双方只一个照面,萧九虎一巴掌便将这名士兵拍在地上,咳出几大口血来。
大宋这边一片叹息之声,看来今天这丢人算是是丢到家了,不但要十场尽墨,而且白花花的银子还要拱手送出,真不知道这位苏副使是在干什么?变相的拍辽人马皮么?却又不太像。
富弼摇头叹息,但他却不敢再说什么,他想此刻苏锦定然气的七窍生烟,自己还是少惹他为妙。
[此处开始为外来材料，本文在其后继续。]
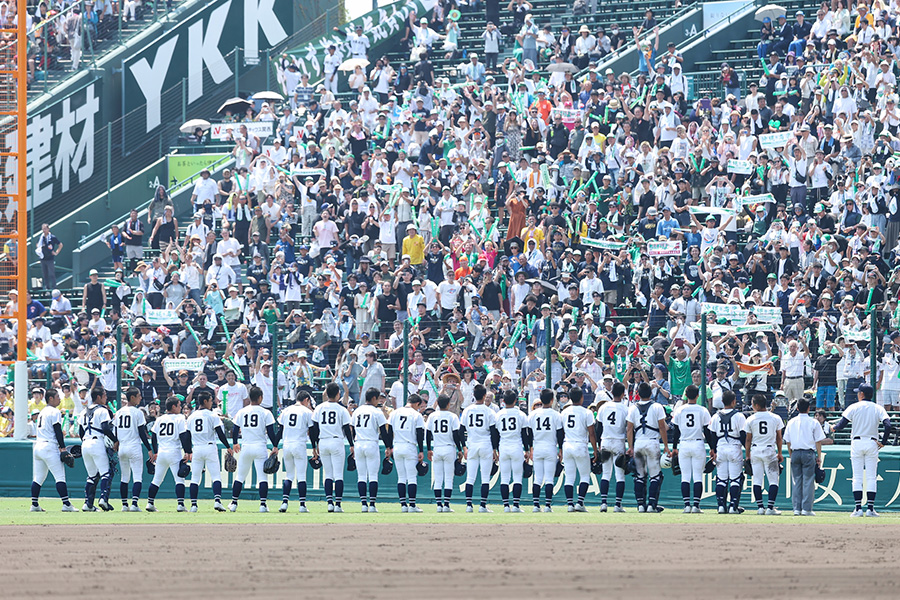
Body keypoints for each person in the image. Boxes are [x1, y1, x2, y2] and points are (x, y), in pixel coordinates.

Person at [832, 384, 894, 517]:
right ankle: (870, 508)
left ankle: (858, 508)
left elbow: (842, 425)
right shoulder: (878, 408)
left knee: (857, 477)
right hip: (872, 442)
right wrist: (883, 442)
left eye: (858, 392)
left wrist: (833, 428)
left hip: (857, 442)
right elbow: (888, 425)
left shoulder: (854, 407)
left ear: (861, 394)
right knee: (871, 477)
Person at [229, 386, 278, 512]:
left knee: (240, 476)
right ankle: (262, 505)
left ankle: (234, 503)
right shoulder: (265, 412)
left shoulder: (242, 411)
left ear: (250, 397)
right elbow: (271, 432)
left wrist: (235, 443)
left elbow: (234, 429)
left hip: (246, 446)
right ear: (260, 397)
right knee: (262, 478)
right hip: (260, 447)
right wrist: (275, 445)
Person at [30, 388, 77, 512]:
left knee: (38, 478)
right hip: (49, 446)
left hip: (38, 446)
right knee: (60, 476)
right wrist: (62, 448)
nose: (59, 399)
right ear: (50, 398)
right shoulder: (54, 411)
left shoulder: (42, 411)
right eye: (57, 397)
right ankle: (66, 504)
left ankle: (34, 505)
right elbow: (57, 430)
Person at [186, 389, 233, 512]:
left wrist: (188, 451)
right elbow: (220, 433)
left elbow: (186, 435)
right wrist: (228, 446)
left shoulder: (191, 416)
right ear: (205, 401)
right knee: (216, 476)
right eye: (211, 400)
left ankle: (194, 505)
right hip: (210, 446)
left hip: (196, 448)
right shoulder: (212, 415)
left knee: (195, 478)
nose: (212, 403)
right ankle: (217, 501)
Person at [626, 382, 668, 513]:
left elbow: (629, 429)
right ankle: (651, 505)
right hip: (652, 442)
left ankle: (640, 505)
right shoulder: (657, 406)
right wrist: (666, 446)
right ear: (651, 393)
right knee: (655, 476)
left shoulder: (633, 408)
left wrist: (630, 446)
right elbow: (662, 427)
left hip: (639, 442)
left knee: (639, 475)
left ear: (637, 393)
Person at [669, 384, 711, 513]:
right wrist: (712, 448)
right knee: (698, 476)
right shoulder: (703, 410)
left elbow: (675, 431)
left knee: (685, 476)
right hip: (698, 443)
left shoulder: (679, 410)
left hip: (684, 443)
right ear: (698, 396)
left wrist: (674, 447)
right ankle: (696, 506)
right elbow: (707, 431)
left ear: (685, 395)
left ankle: (687, 505)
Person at [145, 396, 191, 512]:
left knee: (157, 479)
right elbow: (183, 435)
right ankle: (180, 504)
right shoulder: (180, 418)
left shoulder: (160, 418)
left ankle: (150, 503)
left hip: (161, 452)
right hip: (174, 451)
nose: (180, 407)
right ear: (174, 406)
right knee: (179, 480)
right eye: (179, 405)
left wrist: (155, 451)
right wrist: (188, 451)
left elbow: (154, 435)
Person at [312, 382, 353, 512]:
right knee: (338, 475)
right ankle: (338, 505)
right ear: (337, 394)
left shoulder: (319, 407)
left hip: (323, 441)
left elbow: (314, 429)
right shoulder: (342, 409)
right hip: (336, 441)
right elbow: (347, 428)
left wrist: (314, 445)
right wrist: (351, 444)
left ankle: (329, 502)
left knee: (328, 474)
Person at [783, 397, 825, 516]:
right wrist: (819, 456)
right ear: (809, 408)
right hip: (808, 453)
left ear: (797, 408)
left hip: (795, 452)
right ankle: (806, 509)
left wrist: (791, 454)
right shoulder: (813, 422)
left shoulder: (791, 422)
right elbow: (818, 441)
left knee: (796, 481)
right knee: (808, 481)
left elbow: (788, 441)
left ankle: (797, 508)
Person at [113, 387, 153, 511]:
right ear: (132, 397)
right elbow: (142, 433)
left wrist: (116, 442)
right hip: (134, 446)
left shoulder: (119, 412)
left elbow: (115, 431)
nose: (140, 398)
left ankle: (124, 505)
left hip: (122, 446)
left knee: (124, 477)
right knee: (137, 477)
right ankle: (134, 504)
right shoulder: (137, 412)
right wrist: (149, 449)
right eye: (138, 396)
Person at [744, 393, 784, 515]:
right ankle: (770, 508)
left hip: (756, 450)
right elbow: (779, 437)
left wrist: (747, 454)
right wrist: (780, 453)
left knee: (757, 479)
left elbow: (748, 439)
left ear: (756, 405)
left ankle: (760, 507)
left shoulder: (751, 419)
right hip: (769, 450)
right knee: (773, 480)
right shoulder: (775, 417)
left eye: (752, 403)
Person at [275, 390, 316, 513]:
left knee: (289, 476)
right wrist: (314, 447)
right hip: (299, 444)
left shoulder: (286, 410)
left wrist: (275, 446)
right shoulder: (307, 412)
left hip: (287, 444)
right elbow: (313, 432)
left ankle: (284, 503)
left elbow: (280, 430)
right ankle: (302, 505)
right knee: (301, 476)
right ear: (306, 400)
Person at [461, 384, 499, 512]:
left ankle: (468, 505)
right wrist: (495, 449)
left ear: (473, 395)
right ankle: (482, 506)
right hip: (485, 444)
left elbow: (461, 430)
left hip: (472, 444)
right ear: (484, 396)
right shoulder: (489, 411)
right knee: (485, 478)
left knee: (470, 477)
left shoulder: (467, 410)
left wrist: (464, 447)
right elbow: (494, 432)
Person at [351, 388, 390, 513]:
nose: (378, 401)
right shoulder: (377, 412)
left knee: (361, 476)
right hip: (371, 443)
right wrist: (388, 447)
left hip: (358, 443)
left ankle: (363, 504)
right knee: (373, 476)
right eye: (378, 398)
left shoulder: (357, 411)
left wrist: (352, 444)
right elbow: (384, 432)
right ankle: (372, 504)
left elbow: (352, 429)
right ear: (374, 398)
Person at [386, 392, 426, 512]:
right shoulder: (416, 415)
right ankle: (412, 505)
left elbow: (388, 431)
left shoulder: (395, 412)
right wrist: (421, 450)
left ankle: (403, 505)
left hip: (397, 446)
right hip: (410, 446)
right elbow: (420, 433)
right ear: (417, 404)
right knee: (412, 477)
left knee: (401, 477)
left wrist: (389, 447)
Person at [708, 390, 746, 514]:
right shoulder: (739, 416)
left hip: (720, 448)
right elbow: (742, 434)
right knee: (735, 479)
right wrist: (747, 449)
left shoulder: (715, 416)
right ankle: (733, 506)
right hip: (734, 447)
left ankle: (721, 506)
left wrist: (713, 450)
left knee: (721, 479)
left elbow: (712, 435)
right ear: (734, 401)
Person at [78, 388, 117, 512]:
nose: (106, 398)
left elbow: (80, 431)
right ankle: (103, 499)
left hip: (85, 443)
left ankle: (88, 504)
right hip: (97, 442)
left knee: (92, 476)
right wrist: (116, 440)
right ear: (99, 397)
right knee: (106, 473)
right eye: (104, 395)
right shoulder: (102, 410)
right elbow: (105, 428)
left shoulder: (83, 411)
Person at [560, 386, 598, 512]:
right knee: (584, 476)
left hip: (567, 444)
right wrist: (595, 450)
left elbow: (560, 432)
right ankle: (580, 503)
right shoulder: (587, 412)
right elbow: (592, 433)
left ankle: (570, 504)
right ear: (581, 398)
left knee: (569, 477)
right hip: (580, 444)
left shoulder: (564, 412)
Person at [528, 388, 563, 512]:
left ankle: (536, 506)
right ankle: (548, 506)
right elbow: (560, 434)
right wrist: (561, 449)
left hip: (537, 447)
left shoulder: (533, 414)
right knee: (549, 478)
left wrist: (530, 448)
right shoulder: (556, 415)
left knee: (537, 478)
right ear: (552, 400)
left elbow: (529, 433)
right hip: (550, 448)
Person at [427, 393, 463, 512]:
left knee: (438, 478)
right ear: (448, 404)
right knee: (448, 478)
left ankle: (438, 505)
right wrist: (460, 449)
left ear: (437, 403)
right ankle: (446, 505)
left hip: (437, 447)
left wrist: (428, 449)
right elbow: (456, 434)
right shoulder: (452, 416)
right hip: (449, 447)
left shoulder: (432, 416)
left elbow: (428, 434)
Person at [595, 381, 628, 512]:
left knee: (606, 473)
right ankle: (617, 505)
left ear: (612, 392)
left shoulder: (604, 407)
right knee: (620, 475)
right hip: (618, 441)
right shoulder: (625, 408)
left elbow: (598, 427)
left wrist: (598, 444)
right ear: (623, 394)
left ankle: (604, 503)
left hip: (605, 441)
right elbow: (629, 428)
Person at [496, 389, 530, 512]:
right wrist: (527, 450)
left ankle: (506, 506)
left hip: (503, 447)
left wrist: (495, 449)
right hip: (516, 446)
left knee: (504, 477)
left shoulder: (499, 414)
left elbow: (495, 434)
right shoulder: (521, 414)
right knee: (517, 477)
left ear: (503, 401)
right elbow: (525, 434)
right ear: (516, 401)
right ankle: (516, 505)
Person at [36, 223, 62, 290]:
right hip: (43, 258)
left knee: (51, 274)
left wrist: (56, 252)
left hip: (50, 258)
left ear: (48, 229)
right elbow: (37, 244)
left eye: (45, 228)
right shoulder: (41, 237)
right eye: (43, 229)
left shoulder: (52, 237)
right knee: (45, 274)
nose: (44, 230)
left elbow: (60, 244)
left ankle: (54, 287)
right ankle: (47, 287)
可是奇怪的是,富弼偷眼观瞧,苏锦不但没发火,反倒笑盈盈的起身,恭恭敬敬取了两百两银子奉上萧特末的案头。
萧特末歪头看着苏锦道:“小娃娃,今日可要你破费了,要不咱们不要比了,算算清楚多少银子,你一并给了得了;本使给你打八折,如何?”
苏锦哈哈大笑,转身回座。
刘六符骂道:“不见棺材不落泪,不撞南墙不回头,萧主使别跟他客气,今日正是大扬我大辽国威的时候,让宋人知道,什么才叫勇武,什么才叫无敌于天下。”
萧特末嘿嘿笑道:“你看本使像是要跟他客气的样子么?本使今天要将他们踩进烂泥地里,再砸上几块石头压住。哈哈哈。”
鼓声响了又厅,停了又响,转眼间四场比过,毫无悬念的是第三场第四场苏锦又输了,难得他还笑得出来,来回跑着将输了的银两奉上,四场下来一千五百两白银已经堆得萧特末的案头跟个小山似的。
萧特末不得不命人拿了几只大箩筐摆在案边,伸手像是扒拉驴粪蛋一样将银子哗啦哗啦全扒拉到大筐中。
所有人看着苏锦的眼神就像是在看一个白痴,只是这白痴还不自知,依旧笑容满面,仿佛输了银子掉了面子心情还很舒畅一般。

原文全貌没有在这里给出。